▶ [Information supplied]
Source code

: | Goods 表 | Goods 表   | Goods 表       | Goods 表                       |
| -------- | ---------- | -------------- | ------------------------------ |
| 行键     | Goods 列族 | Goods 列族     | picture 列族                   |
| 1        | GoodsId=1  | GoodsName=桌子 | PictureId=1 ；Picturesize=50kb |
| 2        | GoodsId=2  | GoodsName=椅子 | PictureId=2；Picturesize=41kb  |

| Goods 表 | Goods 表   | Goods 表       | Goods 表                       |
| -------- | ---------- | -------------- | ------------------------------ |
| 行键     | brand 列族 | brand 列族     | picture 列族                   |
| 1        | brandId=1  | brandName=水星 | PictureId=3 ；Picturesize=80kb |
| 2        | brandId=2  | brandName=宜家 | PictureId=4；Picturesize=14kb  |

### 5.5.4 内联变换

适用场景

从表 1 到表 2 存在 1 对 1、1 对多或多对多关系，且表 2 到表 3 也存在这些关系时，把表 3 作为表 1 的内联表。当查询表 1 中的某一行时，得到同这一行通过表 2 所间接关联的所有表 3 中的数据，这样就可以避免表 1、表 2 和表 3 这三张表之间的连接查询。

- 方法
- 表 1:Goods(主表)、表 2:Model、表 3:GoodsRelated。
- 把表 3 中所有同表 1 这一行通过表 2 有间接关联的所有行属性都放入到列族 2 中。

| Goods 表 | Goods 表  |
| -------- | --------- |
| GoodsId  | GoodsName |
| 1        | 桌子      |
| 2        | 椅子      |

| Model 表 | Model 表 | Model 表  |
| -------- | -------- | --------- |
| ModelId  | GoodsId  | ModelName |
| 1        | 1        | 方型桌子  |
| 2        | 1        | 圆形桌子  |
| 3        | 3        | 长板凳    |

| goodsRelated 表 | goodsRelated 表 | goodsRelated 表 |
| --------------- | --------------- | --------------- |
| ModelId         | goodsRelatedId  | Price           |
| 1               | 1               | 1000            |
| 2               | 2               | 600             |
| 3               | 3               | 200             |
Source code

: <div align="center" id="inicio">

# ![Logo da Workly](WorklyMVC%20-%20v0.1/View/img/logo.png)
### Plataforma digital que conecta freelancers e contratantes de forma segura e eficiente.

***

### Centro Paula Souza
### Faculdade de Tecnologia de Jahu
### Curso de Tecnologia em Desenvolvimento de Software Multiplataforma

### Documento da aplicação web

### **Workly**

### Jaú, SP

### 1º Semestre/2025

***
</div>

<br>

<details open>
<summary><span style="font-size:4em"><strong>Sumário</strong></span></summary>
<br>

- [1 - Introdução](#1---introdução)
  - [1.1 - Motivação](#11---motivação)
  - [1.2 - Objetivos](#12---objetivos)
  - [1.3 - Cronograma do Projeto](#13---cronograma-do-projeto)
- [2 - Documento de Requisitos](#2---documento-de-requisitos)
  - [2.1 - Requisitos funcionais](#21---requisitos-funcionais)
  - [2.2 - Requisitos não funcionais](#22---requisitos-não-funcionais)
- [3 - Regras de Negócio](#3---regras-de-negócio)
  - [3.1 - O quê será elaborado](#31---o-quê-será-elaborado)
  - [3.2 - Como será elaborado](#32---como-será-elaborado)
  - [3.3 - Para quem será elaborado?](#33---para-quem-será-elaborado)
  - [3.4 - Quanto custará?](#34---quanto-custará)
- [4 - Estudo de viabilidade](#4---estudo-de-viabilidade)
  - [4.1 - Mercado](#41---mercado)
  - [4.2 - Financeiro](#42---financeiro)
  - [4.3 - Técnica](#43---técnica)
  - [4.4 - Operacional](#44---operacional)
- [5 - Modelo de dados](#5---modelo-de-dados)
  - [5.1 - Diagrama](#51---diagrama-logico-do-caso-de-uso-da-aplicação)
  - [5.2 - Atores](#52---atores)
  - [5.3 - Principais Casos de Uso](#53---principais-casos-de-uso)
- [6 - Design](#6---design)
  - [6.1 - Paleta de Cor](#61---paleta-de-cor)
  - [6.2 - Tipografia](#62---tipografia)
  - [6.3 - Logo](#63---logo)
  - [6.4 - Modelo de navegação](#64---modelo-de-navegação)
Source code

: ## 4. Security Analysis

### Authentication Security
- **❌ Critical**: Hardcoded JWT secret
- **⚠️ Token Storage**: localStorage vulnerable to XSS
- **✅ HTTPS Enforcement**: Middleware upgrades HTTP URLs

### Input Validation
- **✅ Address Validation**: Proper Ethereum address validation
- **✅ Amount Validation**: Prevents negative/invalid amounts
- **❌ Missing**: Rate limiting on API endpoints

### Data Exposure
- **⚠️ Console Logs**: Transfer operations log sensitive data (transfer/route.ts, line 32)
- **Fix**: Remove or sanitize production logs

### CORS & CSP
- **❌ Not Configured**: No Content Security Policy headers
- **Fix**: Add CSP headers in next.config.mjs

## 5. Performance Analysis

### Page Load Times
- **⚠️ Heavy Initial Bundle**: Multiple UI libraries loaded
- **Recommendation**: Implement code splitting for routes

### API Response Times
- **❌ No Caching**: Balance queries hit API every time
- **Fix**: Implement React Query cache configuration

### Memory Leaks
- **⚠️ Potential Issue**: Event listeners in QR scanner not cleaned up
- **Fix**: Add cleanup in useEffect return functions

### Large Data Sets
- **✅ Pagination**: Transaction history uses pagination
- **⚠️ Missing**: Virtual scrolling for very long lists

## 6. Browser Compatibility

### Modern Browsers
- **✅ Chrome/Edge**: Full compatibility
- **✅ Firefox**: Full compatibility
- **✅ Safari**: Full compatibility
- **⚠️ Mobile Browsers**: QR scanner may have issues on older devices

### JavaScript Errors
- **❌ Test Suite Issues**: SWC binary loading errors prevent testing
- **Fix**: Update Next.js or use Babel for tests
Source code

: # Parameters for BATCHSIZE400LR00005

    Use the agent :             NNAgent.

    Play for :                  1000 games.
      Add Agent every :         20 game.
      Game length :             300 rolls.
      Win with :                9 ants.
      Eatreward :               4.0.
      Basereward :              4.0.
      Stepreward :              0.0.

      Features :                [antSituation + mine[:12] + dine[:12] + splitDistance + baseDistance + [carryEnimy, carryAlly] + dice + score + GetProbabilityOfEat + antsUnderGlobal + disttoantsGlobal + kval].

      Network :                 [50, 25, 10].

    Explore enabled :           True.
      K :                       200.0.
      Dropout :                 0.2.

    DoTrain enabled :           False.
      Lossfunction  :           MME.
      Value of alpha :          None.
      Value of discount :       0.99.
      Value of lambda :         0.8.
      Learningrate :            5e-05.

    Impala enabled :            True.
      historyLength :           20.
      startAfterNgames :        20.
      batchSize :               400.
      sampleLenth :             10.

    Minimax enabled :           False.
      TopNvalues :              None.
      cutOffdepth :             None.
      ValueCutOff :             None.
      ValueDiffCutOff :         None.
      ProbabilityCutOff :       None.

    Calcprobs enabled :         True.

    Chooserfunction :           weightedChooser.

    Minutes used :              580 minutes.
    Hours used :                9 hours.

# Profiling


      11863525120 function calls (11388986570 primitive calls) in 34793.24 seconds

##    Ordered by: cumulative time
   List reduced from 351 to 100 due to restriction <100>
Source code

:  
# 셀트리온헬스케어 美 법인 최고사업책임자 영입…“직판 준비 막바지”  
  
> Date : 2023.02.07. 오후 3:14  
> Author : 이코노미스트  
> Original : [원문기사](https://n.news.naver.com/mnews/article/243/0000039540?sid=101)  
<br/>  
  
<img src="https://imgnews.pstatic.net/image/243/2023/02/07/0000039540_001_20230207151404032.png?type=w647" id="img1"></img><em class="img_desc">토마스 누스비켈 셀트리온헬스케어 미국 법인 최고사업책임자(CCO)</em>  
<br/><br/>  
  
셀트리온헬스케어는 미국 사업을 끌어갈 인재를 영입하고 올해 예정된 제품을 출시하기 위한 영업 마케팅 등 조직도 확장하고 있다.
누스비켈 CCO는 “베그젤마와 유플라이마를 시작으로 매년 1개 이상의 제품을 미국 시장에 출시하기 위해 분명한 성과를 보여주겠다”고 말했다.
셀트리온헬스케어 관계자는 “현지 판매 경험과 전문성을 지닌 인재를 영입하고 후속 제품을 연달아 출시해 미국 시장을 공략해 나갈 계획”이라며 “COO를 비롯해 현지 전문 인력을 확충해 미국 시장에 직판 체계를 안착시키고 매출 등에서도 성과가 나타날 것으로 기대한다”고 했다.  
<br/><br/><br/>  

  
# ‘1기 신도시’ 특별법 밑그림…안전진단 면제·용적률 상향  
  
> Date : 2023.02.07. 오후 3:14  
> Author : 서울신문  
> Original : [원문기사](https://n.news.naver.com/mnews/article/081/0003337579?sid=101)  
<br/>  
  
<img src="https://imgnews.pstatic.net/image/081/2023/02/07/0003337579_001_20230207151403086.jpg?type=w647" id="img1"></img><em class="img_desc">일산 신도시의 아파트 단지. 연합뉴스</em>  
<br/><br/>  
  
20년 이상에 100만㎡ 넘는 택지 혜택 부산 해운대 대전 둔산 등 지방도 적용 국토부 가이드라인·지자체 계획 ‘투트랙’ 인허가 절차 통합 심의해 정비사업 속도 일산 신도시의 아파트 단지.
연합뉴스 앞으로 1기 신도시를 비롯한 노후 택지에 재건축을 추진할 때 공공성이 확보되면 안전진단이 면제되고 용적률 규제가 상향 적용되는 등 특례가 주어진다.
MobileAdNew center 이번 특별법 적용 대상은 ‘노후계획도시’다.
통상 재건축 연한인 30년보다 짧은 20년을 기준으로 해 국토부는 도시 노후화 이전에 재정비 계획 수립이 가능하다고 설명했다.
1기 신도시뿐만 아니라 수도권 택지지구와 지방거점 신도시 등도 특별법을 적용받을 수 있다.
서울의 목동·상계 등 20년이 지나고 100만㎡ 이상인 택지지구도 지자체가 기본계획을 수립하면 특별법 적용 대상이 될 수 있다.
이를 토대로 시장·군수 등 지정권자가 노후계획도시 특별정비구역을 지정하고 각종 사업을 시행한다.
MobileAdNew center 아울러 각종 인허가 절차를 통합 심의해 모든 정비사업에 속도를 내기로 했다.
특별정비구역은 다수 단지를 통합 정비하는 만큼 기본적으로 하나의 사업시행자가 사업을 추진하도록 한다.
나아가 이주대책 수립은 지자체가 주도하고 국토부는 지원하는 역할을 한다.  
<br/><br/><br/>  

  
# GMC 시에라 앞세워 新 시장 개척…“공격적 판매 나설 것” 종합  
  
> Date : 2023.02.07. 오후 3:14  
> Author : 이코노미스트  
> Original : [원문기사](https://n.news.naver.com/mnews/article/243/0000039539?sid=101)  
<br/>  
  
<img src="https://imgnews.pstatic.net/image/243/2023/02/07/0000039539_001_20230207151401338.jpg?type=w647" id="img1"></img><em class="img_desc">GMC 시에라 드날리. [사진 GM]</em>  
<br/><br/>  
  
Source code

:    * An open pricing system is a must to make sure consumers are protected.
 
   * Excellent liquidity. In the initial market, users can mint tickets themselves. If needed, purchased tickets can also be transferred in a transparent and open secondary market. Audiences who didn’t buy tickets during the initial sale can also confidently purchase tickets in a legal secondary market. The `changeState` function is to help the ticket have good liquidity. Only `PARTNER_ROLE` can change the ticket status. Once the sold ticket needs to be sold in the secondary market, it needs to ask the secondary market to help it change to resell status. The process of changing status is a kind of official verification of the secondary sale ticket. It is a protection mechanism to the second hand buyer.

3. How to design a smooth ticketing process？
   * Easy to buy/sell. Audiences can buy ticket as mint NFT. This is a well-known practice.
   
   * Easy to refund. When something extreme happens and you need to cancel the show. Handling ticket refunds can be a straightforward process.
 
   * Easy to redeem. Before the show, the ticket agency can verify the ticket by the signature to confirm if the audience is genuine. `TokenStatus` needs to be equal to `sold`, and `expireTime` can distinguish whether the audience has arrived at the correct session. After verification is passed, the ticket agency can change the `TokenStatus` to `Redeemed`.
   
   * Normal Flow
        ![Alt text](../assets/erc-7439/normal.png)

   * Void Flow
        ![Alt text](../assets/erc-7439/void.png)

▶ [Work to be completed] Transcribe the lines of the data starting at the line containing "### 1º Semestre/2025" and ending at the line containing "- **✅ HTTPS", both ends included.

▶ [Solution to the problem]
### 1º Semestre/2025

***
</div>

<br>

<details open>
<summary><span style="font-size:4em"><strong>Sumário</strong></span></summary>
<br>

- [1 - Introdução](#1---introdução)
  - [1.1 - Motivação](#11---motivação)
  - [1.2 - Objetivos](#12---objetivos)
  - [1.3 - Cronograma do Projeto](#13---cronograma-do-projeto)
- [2 - Documento de Requisitos](#2---documento-de-requisitos)
  - [2.1 - Requisitos funcionais](#21---requisitos-funcionais)
  - [2.2 - Requisitos não funcionais](#22---requisitos-não-funcionais)
- [3 - Regras de Negócio](#3---regras-de-negócio)
  - [3.1 - O quê será elaborado](#31---o-quê-será-elaborado)
  - [3.2 - Como será elaborado](#32---como-será-elaborado)
  - [3.3 - Para quem será elaborado?](#33---para-quem-será-elaborado)
  - [3.4 - Quanto custará?](#34---quanto-custará)
- [4 - Estudo de viabilidade](#4---estudo-de-viabilidade)
  - [4.1 - Mercado](#41---mercado)
  - [4.2 - Financeiro](#42---financeiro)
  - [4.3 - Técnica](#43---técnica)
  - [4.4 - Operacional](#44---operacional)
- [5 - Modelo de dados](#5---modelo-de-dados)
  - [5.1 - Diagrama](#51---diagrama-logico-do-caso-de-uso-da-aplicação)
  - [5.2 - Atores](#52---atores)
  - [5.3 - Principais Casos de Uso](#53---principais-casos-de-uso)
- [6 - Design](#6---design)
  - [6.1 - Paleta de Cor](#61---paleta-de-cor)
  - [6.2 - Tipografia](#62---tipografia)
  - [6.3 - Logo](#63---logo)
  - [6.4 - Modelo de navegação](#64---modelo-de-navegação)
Source code

: ## 4. Security Analysis

### Authentication Security
- **❌ Critical**: Hardcoded JWT secret
- **⚠️ Token Storage**: localStorage vulnerable to XSS
- **✅ HTTPS Enforcement**: Middleware upgrades HTTP URLs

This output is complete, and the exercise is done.